When we found out we were going to have a baby, my wife and I decided that we wanted to find a church so that he or she could have that sort of influence growing up. Starting around the end of January 2008, we began spending each Sunday with a different church, trying to find one with the right 'feel.' My wife regularly attended a fairly traditional church growing up, and luckily for her suffered no ill effects from it. As such, it fell to me to bring all the excess baggage to this grand experiment. I wanted my child to have a religious influence, but I didn't want it to be the same negative experience that I had.
And, by the time May rolled around, that's precisely what I was afraid we were going to end up with. Week after week, congregation after congregation, we kept finding boring, unwelcoming groups claiming to be churches. (In fairness, they weren't outwardly, hostilely unwelcoming; rather, they just didn't really go to any great lengths to make newcomers feel at home). In desperation (a bit of a theme is cropping up, no?) we decided to go for broke and try one of the area 'megachurches,' Quest Community Church. At least, I had assumed it was a megachurch based on the simple criteria that they have a large building visible from the highway.
I couldn't have been more wrong. Quest is a large place, without question - but it feels much smaller. It's the first place we went where we actually felt as though people were genuinely happy to have us. And, tellingly, it's the first place we bothered returning to.

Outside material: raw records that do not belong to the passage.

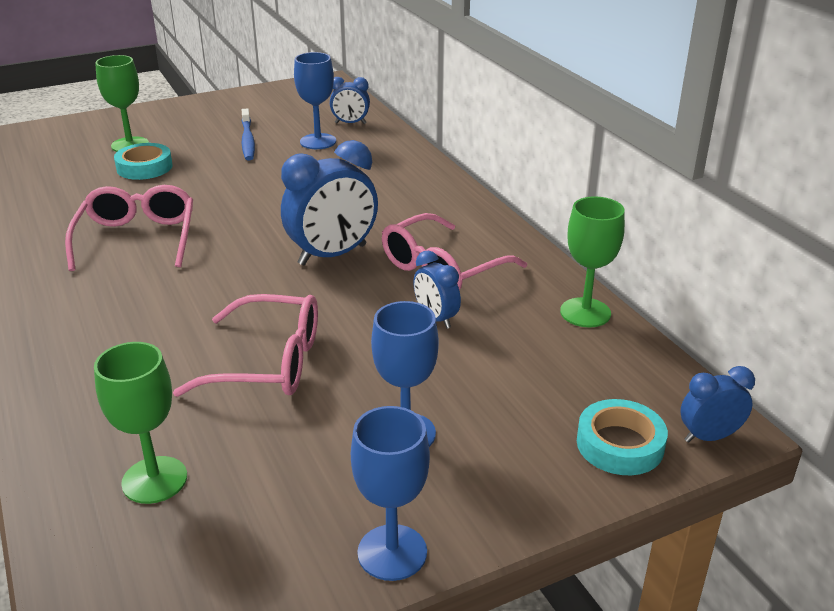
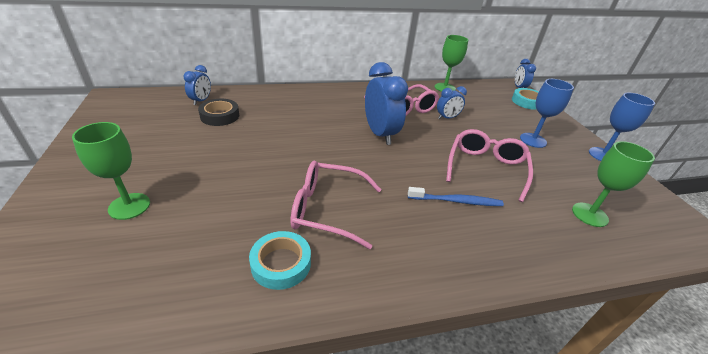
camera: 80 degrees left, 5 degrees up
turquoise tape [114,143,173,180] -> turquoise tape moved to [249,231,311,290]
blue toothbrush [242,108,255,161] -> blue toothbrush moved to [408,187,504,206]
blue goblet [294,52,336,149] -> black tape [198,99,239,126]

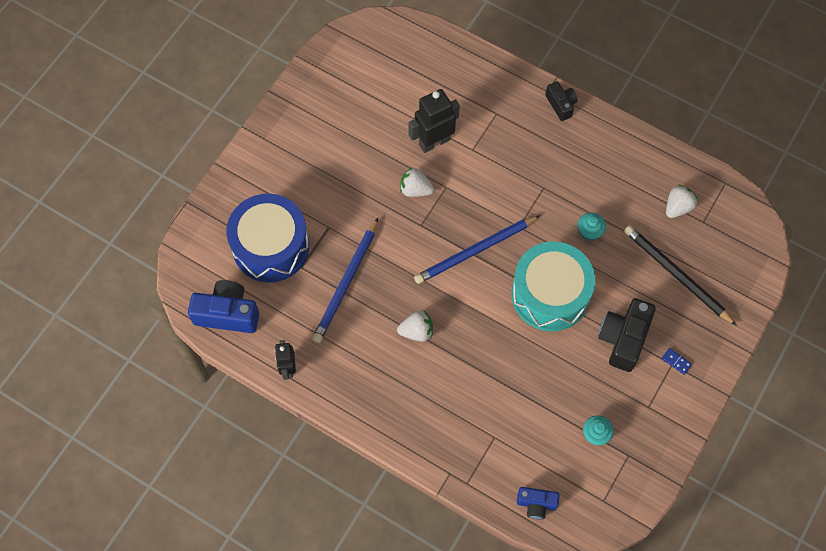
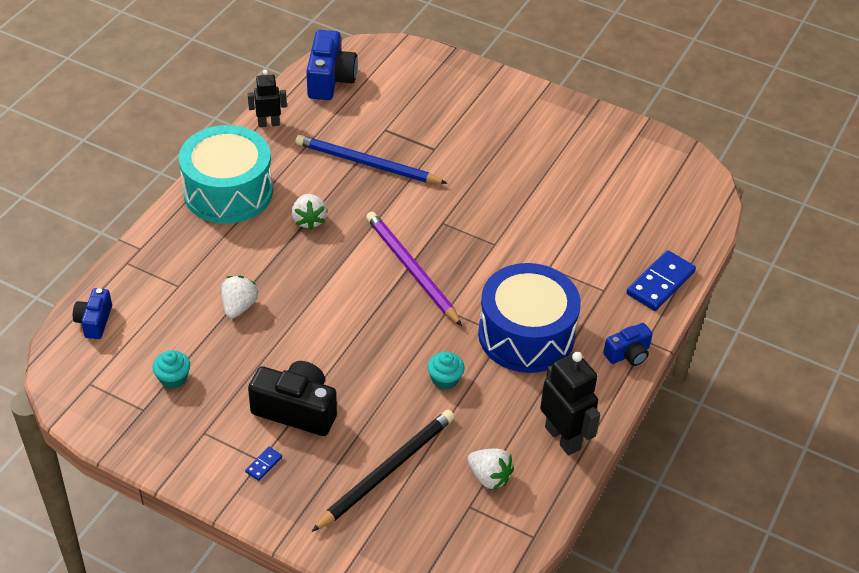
camera: 85 degrees right, 20 degrees down
blue drum [227,194,309,282] -> blue drum moved to [478,263,581,373]
white strawberry [400,167,434,197] -> white strawberry moved to [221,275,258,318]
black robot [408,89,460,153] -> black robot moved to [540,352,600,455]
blue pencil [414,215,540,284] -> purple pencil [366,212,462,326]
turquoise drum [511,242,595,331] -> turquoise drum moved to [179,125,273,224]
black camera [545,81,578,121] -> blue camera [603,323,652,366]
none -> blue domino [627,250,696,311]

And we've kept returning. At the end of this month, it will be exactly one year since we stopped church-shopping and set up base camp in the back left corner of Quest. Our daughter has since arrived, and already seems to enjoy the time she spends each weekend in the nursery of the kids' section. Now that I'm 'here,' though, I feel the need to figure out why, and exactly what it is I'm supposed to be doing. This blog will hopefully chronicle this experience, as I continue simply seeking the truth about Christianity and what it means for my life.
Seeking What?
This is a blog about personal religion or, more specifically, the process of finding personal religion. I want to believe. It seems important to go ahead and get that out, up front. But while I want to believe, I have yet to be able to do so. Why? That is where this blog is headed.